I brewed another batch with another mason jars worth of that yeast several months later and had the same thing happen.

Beligan wits are notoriously long krausening.

So it goes back to the fact that the only reliable guide to how your fermentation is going is........;)
 
That's not weird at all that is 99.5% of the "Is my yeast dead because I see no signs of "activity" threads on here are about. And 99% of THOSE threads, when the OP actually takes a hydro reading, they get the exact same results as he did.....That's why we say over and over and over that an airlock is NOT an accurate indication of fermentation activity.

Airlocks bubble or don't, stop or don't for too many reasons for it to be a good guide.

Same with krausen even that isn't all that reliable. he amount of krausen can vary for whatever reason, it can come quick and depart quickly or it can linger long after fermentation is complete, and it all be normal.

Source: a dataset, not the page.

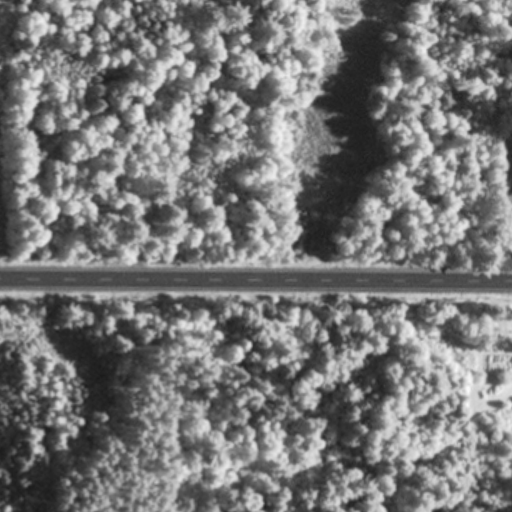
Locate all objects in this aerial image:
road: (256, 287)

For example, I had a wit beer that I pitched bottle harvested Hoegaarden yeast on Dec. 26th, that STILL had a 2" krausen on it three weeks later. I took a grav reading and it had reached terminal gravity, 1.010. So the beer was done, but the krausen still lingered. I finally gently swirled the beer to knock it down, and let it settle for another week before I bottled it. I'm not normally a fan of knocking them down, and usually let it do it naturally.

But some yeasts are low flocculating, and may have a difficult time. I figured since mine was bottle harvested, and I had pitched the starter at high krausen, maybe it was "genetically mutated" with the flocculation "gene" off or something. So I gently swirled it and let it fall.

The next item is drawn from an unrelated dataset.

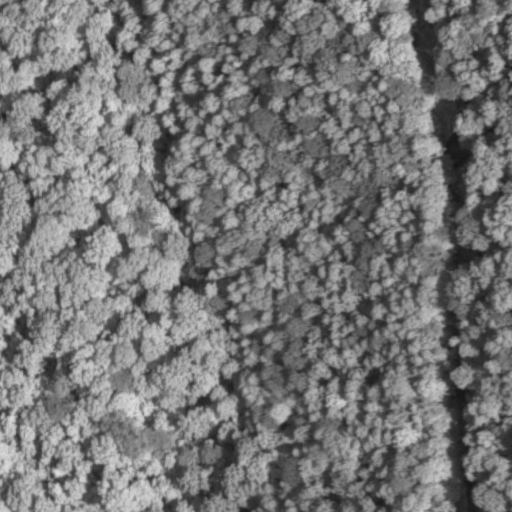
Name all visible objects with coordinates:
road: (478, 253)
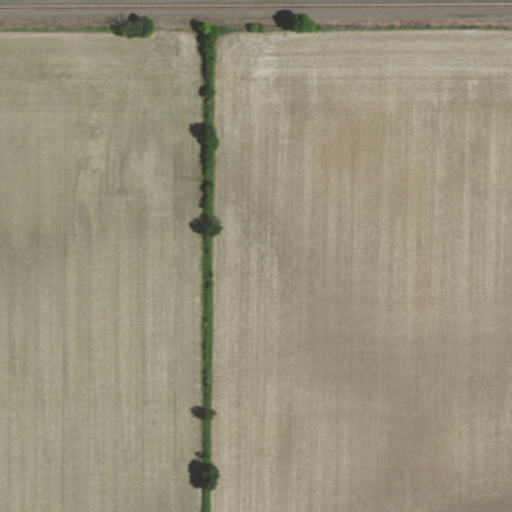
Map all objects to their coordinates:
railway: (256, 6)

I brewed another batch with another mason jars worth of that yeast several months later and had the same thing happen.

Beligan wits are notoriously long krausening.

So it goes back to the fact that the only reliable guide to how your fermentation is going is........;)

lol I think you misunderstood me my friend, I had no intention of saying fermentation couldn't have taken place because there was no airlock activity. I'm very aware that hydrometer readings are the only direct, concise method to determine whether a batch of wort has been fermenting or not. I used the word ''weird'' as in, something isn't working the way it should... Such as the seal on the fermenter :drunk:

I'm interested in the harvesting of that Hoegaarden yeast, but that would be getting :off:
 
I used the word ''weird'' as in, something isn't working the way it should... Such as the seal on the fermenter.

Many bucket lids sold by homebrew supply shops don't have a gasket on the bucket lid where it contacts the bucket rim. In my experience, these lids hardly ever seal. I use a length of sanitized nylon cord to fill the gap. It would probably be safer sanitation-wise to use some kind of spray foam, but I haven't gotten to it yet.